Work force agency discusses what to do with surge of money
Published: Tuesday, January 27, 2009 at 6:01 a.m.
Last Modified: Tuesday, January 27, 2009 at 1:46 a.m.
The work force agency charged with putting local people to work will have $2.5 million to $5 million extra in one-time funding over the next two years, and its board was long on ideas Monday about how to use that money to help the local economy and put more people to work.
Among the solutions discussed were training for high-demand industries, a one-stop inventory of local resources such as available training space and more involvement in the political process at all levels of government.
The board of FloridaWorks and guests met Monday to start planning its priorities and course of action for the coming year.
Executive Director Angela Pate said the agency is expecting a shot in the arm over the next two years from its share of $2 billion in federal work force funds as part of stimulus spending, but that is after years of funding cuts.
Guest speaker Bob Rohrlack Jr. said state legislators have cut economic development funding designed to create jobs, including reducing or eliminating programs that fund tax breaks and grants. Rohrlack is senior vice president of business recruitment and retention for Enterprise Florida Inc., the state's official economic development partnership with businesses, which faced its second 4 percent cut in the recent special session on the state budget and is bracing for more cuts next fiscal year.
Despite the cuts, he highlighted some of the state programs available to help local businesses, such as the Quick Action Closing Fund, which provides cash up front to help place a new business, the Rural Areas of Critical Economic Concern that provides incentives to locate in areas such as Bradford County and other tax rebates, road funds and building grants.
With all its economic development tools, he said Florida needs to do more for new startup businesses.
Frank McGeown, owner of Star Import Service and last year's board chairman, said economic stimulus funding should go to small businesses.
"If this stimulus continues to go towards the large companies, it's doomed to failure because these people are wasting money left and right," he said. "We generate 75 percent of the jobs in this country."
Officials from the state Department of Corrections re-entry program emphasized the need to put released prisoners to work before they commit new crimes and go back to jail.
Franchatta Barber, assistant secretary of re-entry, said of nearly 100,000 current prisoners, 88 percent will be released.
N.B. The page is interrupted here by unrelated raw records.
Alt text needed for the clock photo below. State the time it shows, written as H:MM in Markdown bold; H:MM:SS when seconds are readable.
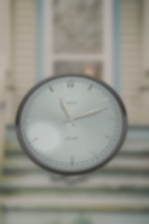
**11:12**
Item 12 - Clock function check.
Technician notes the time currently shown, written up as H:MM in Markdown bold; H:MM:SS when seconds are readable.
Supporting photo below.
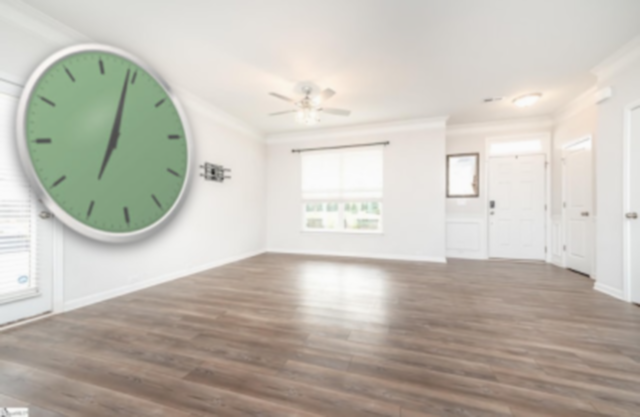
**7:04**
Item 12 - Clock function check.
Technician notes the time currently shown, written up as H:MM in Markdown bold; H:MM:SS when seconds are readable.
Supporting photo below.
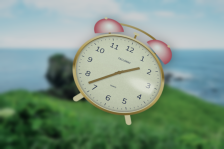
**1:37**
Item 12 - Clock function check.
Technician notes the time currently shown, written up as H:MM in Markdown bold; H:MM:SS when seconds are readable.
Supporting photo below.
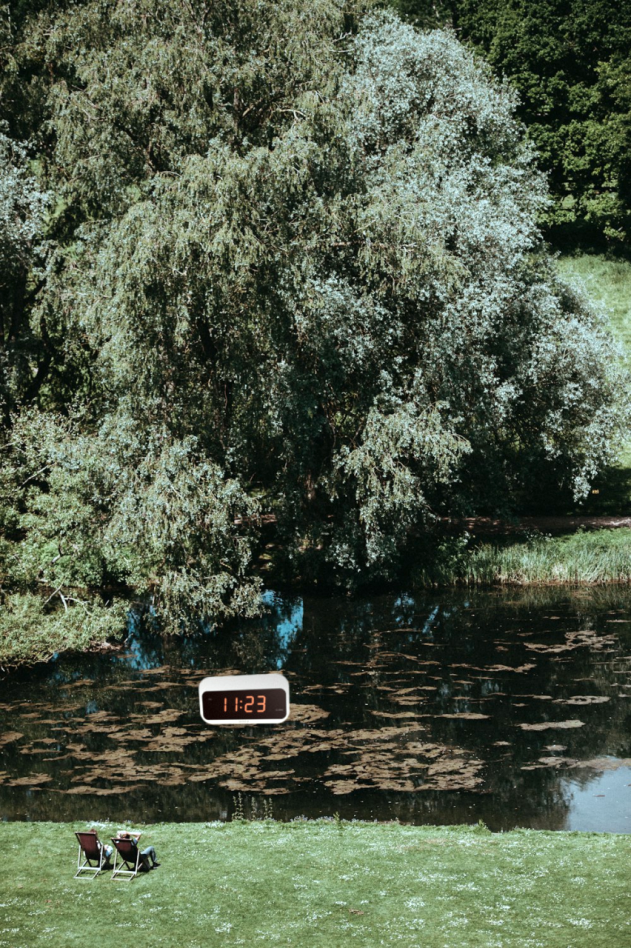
**11:23**
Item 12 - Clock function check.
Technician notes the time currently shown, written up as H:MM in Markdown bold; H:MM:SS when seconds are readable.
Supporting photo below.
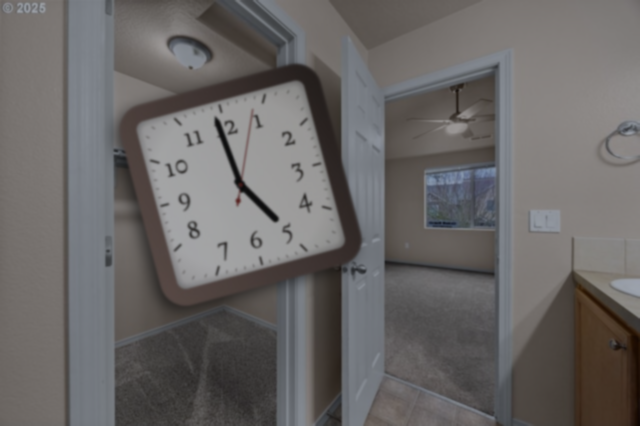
**4:59:04**
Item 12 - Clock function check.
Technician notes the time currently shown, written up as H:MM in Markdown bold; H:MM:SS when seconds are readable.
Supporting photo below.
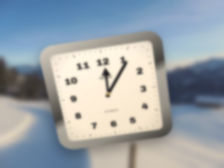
**12:06**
"They need something to do," she said.
The problem for prisoners and other job seekers is that people with education are now getting jobs that used to go to those without education, Pate said. She emphasized that people who can't find work should spend their time getting more education.
"Go into training, learn a skill and stop being a victim," she said.
Dug Jones, assistant vice president for the Center of Innovation and Economic Development at Santa Fe College, said job training needs to target high-demand fields such as health care and life sciences, environmentally friendly construction and information technology.
Training also needs to target underserved groups such as those ages 16-25, 50 and older and ex-offenders, he said.
Board member Tommy McIntosh, a real estate agent, said the board needs to get involved in Alachua County's growth planning process to help overcome regulatory obstacles to opening new businesses.
Christina Jaynes, FloridaWorks food stamp and welfare program manager, emphasized the need for stopgap funding to help people waiting for unemployment before they lose their homes.